D.C. Republican Party Chairman Bob Kabel issued an email alert to rally his troops for the Nov. 6 primary.
"As you may know," he wrote, "early voting for the November 6th General Election began yesterday at One Judiciary Square."
The rest of his message was deflating, at best, and highlighted once again the impotence of the local GOP.
There are seven seats in play on the D.C. City Council. Voters can cast ballots for four ward representatives and two at-large seats. They can also vote in the special election for the council chair, to fill the void when Kwame Brown resigned.
And D.C. is electing a representative to Congress.
How many of the political offices are being contested by Republicans? That would be two: Mary Brooks Beatty is a candidate for the at-large seat; Ronald "Mo" Moten is challenging Yvette Alexander in Ward 7. Kabel reminded his faithful to vote for Nelson Rimensnyder, a candidate for the Shadow Senate seat. It's a pretend office for a pretend party.
No Republican is challenging Del. Eleanor Holmes Norton.
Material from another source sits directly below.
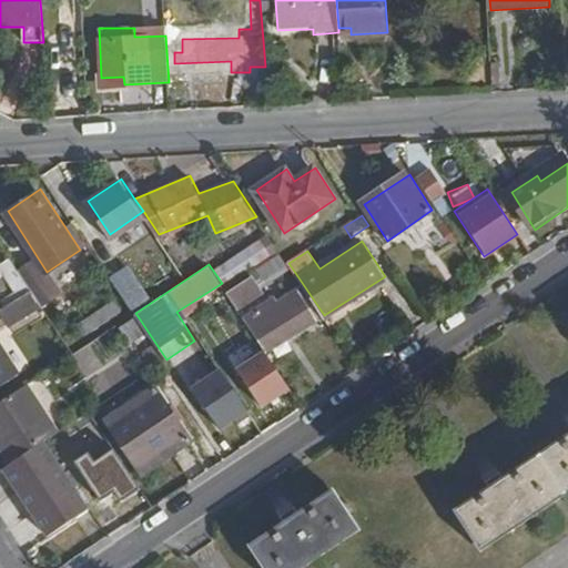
[(152,302),(129,266),(112,276),(135,313),(152,302)]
The GOP minislate proves once again that the nation's capital city is a one-party town. By registration, Democrats outnumber Republicans by more than 10-1. There are about 350,000 registered Democrats and 30,000 Republicans.
D.C. does not have to be consigned to a Soviet-style political system. Granted, the District has been home to a large African-American population that tends to vote Democratic, and the majority of white residents have consistently been liberal. The local GOP has been a closed, country club society -- almost exclusively white and west of Rock Creek Park.
But the city is changing. New residents are moving to town. The Democratic political class is coming off as shabby and corrupt, thanks to federal investigations that have brought down two sitting council members and are still delving into Mayor Vince Gray's 2010 campaign.
Why not take this opportunity to branch out and build a true alternative to the Democrats?
Paul Craney showed it can be done. Craney served as the party's executive director from 2007 until he stepped down earlier this year. He nurtured candidates to contest Democrats in ward seats. He investigated Democratic tactics and called for official probes. Craney helped start the investigation that found that Ward 5 Council member Harry Thomas Jr. had stolen $350,000 in public funds. He developed relationships with reporters. For a brief period, it almost seemed as if D.C. had two political parties.
With Craney's departure, the GOP has lapsed back to its shrunken self. The local Republicans need a makeover, starting at the top. Bob Kabel is in his fourth two-year term. He's served well but too long. His next email should announce his resignation.